WHAT TO DO → Retype each line of the data below exactly, beginning with the first and ending with the one that contains "40: (552, 489)". Pictures do not belong in the copy.

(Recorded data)
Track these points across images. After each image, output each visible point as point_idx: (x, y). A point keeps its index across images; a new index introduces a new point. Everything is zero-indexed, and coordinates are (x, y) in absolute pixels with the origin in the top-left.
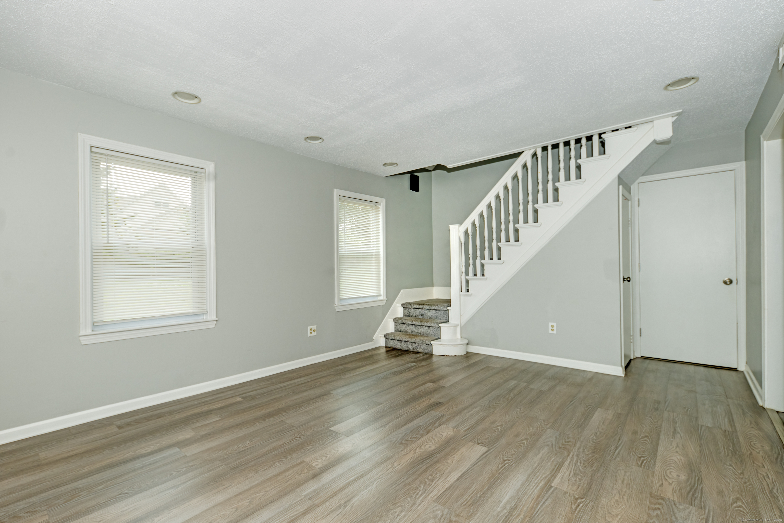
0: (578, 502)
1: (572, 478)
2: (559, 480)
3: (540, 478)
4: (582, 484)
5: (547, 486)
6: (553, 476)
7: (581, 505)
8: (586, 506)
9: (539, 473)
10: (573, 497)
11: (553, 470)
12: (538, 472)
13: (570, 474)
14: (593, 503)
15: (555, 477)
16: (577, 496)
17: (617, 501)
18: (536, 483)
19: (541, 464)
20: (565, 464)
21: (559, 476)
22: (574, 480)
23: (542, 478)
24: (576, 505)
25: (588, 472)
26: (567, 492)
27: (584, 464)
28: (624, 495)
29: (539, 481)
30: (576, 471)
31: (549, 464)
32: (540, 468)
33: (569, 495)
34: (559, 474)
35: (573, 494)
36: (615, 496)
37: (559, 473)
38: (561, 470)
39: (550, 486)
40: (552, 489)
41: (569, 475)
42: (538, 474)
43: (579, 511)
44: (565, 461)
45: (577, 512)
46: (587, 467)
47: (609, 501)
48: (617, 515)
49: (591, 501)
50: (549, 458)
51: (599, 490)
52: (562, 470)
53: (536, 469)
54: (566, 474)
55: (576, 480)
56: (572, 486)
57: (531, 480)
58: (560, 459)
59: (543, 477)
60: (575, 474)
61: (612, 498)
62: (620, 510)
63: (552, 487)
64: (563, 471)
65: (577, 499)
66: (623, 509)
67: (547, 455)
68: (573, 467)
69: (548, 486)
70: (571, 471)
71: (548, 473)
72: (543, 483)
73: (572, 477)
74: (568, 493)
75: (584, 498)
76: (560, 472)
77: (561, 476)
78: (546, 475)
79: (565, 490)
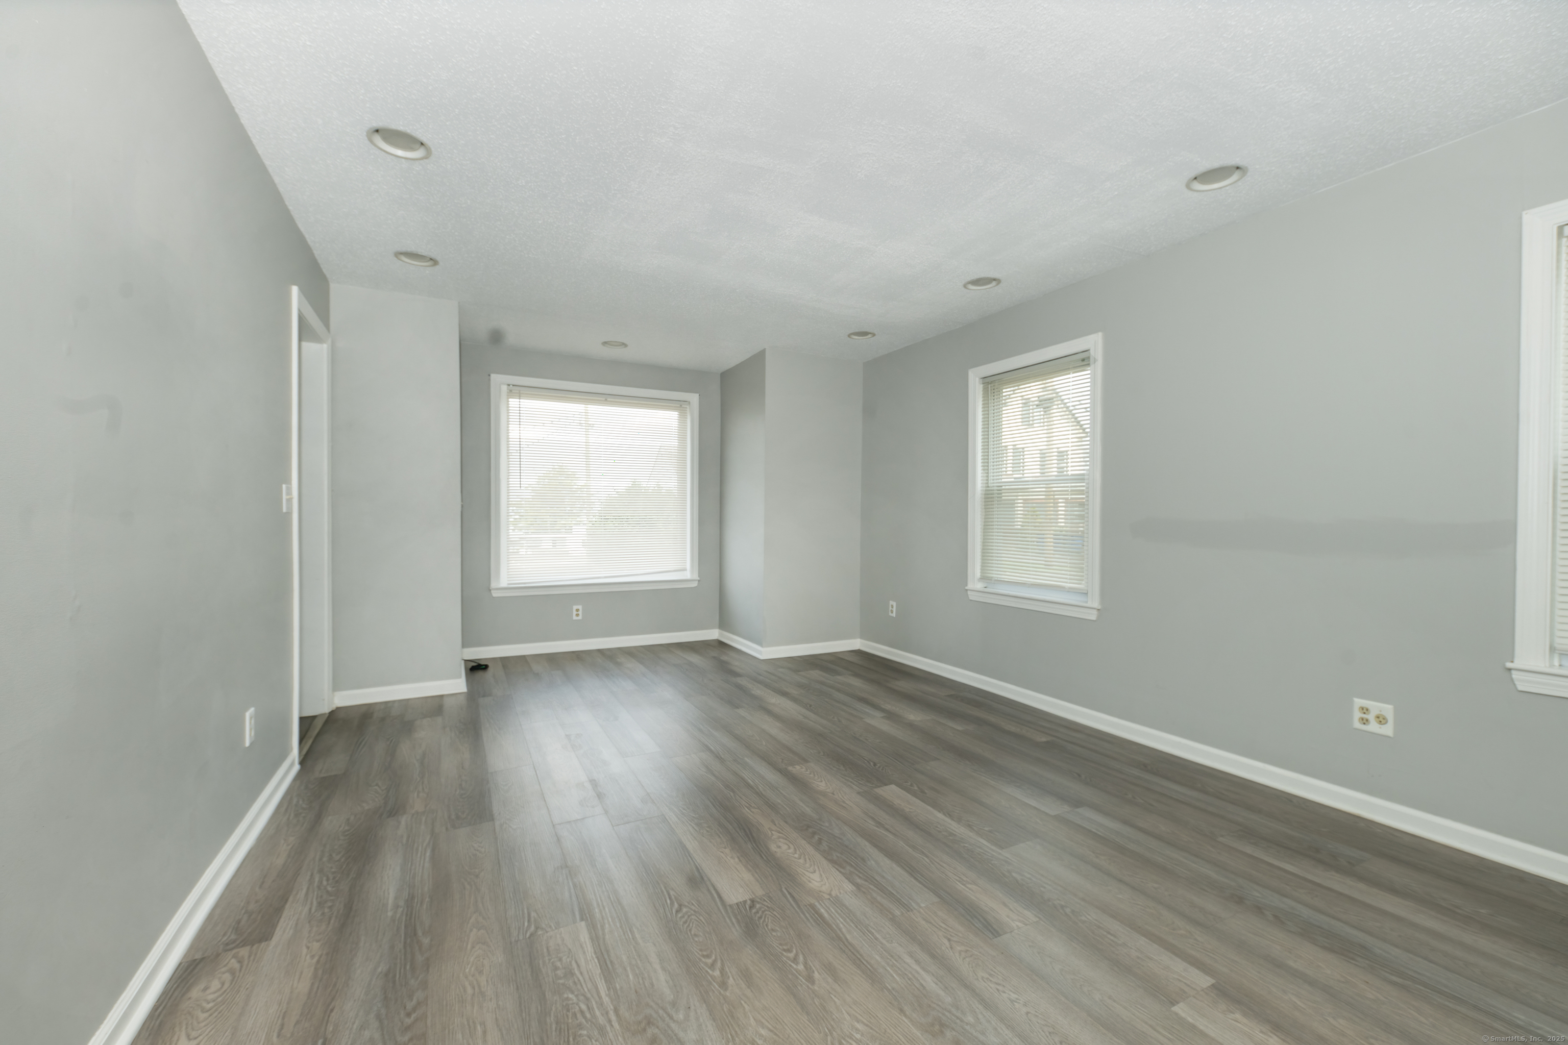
0: (533, 926)
1: (568, 960)
2: (583, 940)
3: (608, 920)
4: (547, 961)
5: (588, 915)
6: (596, 939)
7: (526, 924)
8: (519, 928)
9: (618, 926)
10: (544, 926)
11: (608, 951)
12: (621, 927)
13: (578, 966)
14: (513, 940)
15: (592, 939)
16: (540, 932)
17: (480, 972)
18: (604, 908)
19: (634, 947)
20: (603, 981)
21: (589, 949)
22: (564, 959)
23: (606, 921)
24: (532, 919)
25: (555, 998)
26: (556, 928)
27: (575, 1015)
28: (474, 995)
29: (604, 914)
30: (575, 983)
31: (624, 958)
32: (627, 937)
33: (550, 927)
34: (593, 950)
35: (547, 932)
36: (487, 981)
37: (595, 953)
38: (596, 961)
39: (584, 917)
40: (578, 917)
41: (576, 962)
42: (618, 924)
43: (523, 914)
44: (609, 989)
45: (526, 911)
46: (565, 1012)
47: (492, 962)
48: (473, 947)
49: (517, 941)
50: (637, 972)
51: (515, 970)
52: (595, 963)
53: (630, 930)
54: (583, 960)
55: (560, 960)
56: (558, 945)
57: (614, 907)
58: (621, 988)
59: (607, 926)
60: (572, 974)
61: (490, 972)
62: (472, 959)
63: (582, 919)
64: (593, 962)
65: (537, 928)
66: (468, 965)
67: (646, 975)
68: (586, 990)
69: (587, 917)
70: (581, 973)
71: (607, 937)
72: (598, 915)
73: (570, 962)
74: (554, 928)
75: (529, 938)
76: (594, 956)
77: (586, 949)
78: (606, 931)
79: (562, 929)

SOLUTION →
Track these points across images. After each image, output each visible point as point_idx: (x, y). A point keeps its index across images; a new index introduces a new point. Everything is zero-indexed, and coordinates are (x, y) in absolute pixels with the origin in the top-left.
0: (578, 502)
1: (572, 478)
2: (559, 480)
3: (540, 478)
4: (582, 484)
5: (547, 486)
6: (553, 476)
7: (581, 505)
8: (586, 506)
9: (539, 473)
10: (573, 497)
11: (553, 470)
12: (538, 472)
13: (570, 474)
14: (593, 503)
15: (555, 477)
16: (577, 496)
17: (617, 501)
18: (536, 483)
19: (541, 464)
20: (565, 464)
21: (559, 476)
22: (574, 480)
23: (542, 478)
24: (576, 505)
25: (588, 472)
26: (567, 492)
27: (584, 464)
28: (624, 495)
29: (539, 481)
30: (576, 471)
31: (549, 464)
32: (540, 468)
33: (569, 495)
34: (559, 474)
35: (573, 494)
36: (615, 496)
37: (559, 473)
38: (561, 470)
39: (550, 486)
40: (552, 489)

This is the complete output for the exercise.